LIBER welcomes the recent publication of figures showing UK university expenditure on Elsevier’s journal packages.
The figures shine a light on a market that currently lacks transparency and expose the wide variation in prices being paid by UK universities. These variations cannot be rationally explained in the current market where universities are subscribing to very similar journal packages.
Beyond this, LIBER questions the fairness of the current subscription prices. As RLUK has stated, research libraries are experiencing yearly increases in subscription prices, despite the fact that production costs have dropped for publishers in a digital environment.
These high costs are forcing some libraries to cancel their subscriptions. Of the institutions which continue to pay, it is unclear what they receive in return. Some publishers are, for example, adding new text and data mining clauses to their licence terms. These clauses limit the way in which users can access content and this in turn means that the licence terms do not always meet the needs of libraries and their users.
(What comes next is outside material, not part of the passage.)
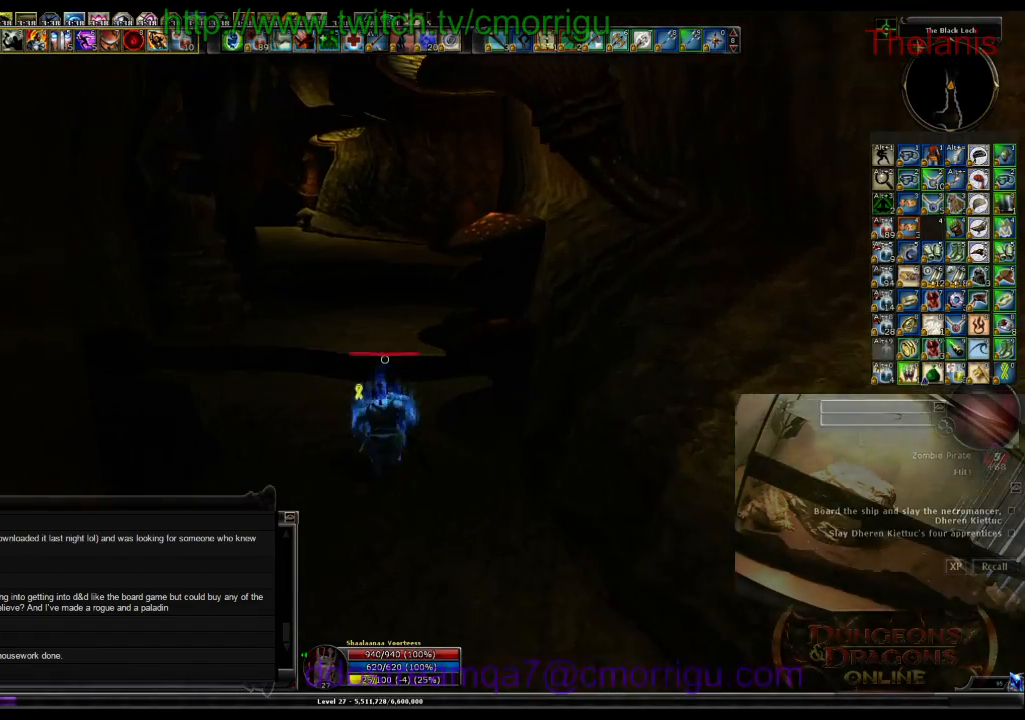
{"keys": ["w"], "events": []}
Given the importance of this debate, LIBER calls for the discussion to be widened. We encourage European institutions to make their expenditure for subscriptions and Article Processing Charges publicly available. This will feed an open dialogue on how to achieve a healthier scholarly communications market based on value for money and fair pricing.
Such information would also help the European Commission and other European funding agencies in their quest to support open access publishing and innovative approaches to the release and disseminate of research results, with a view to fostering a sustainable and competitive market for scientific publishing in the digital era.
Finally, we strongly urge publishers still using non-disclosure clauses to abandon this practice. It is contrary to the fostering of a healthy and functional market and creates uncertainty for customers.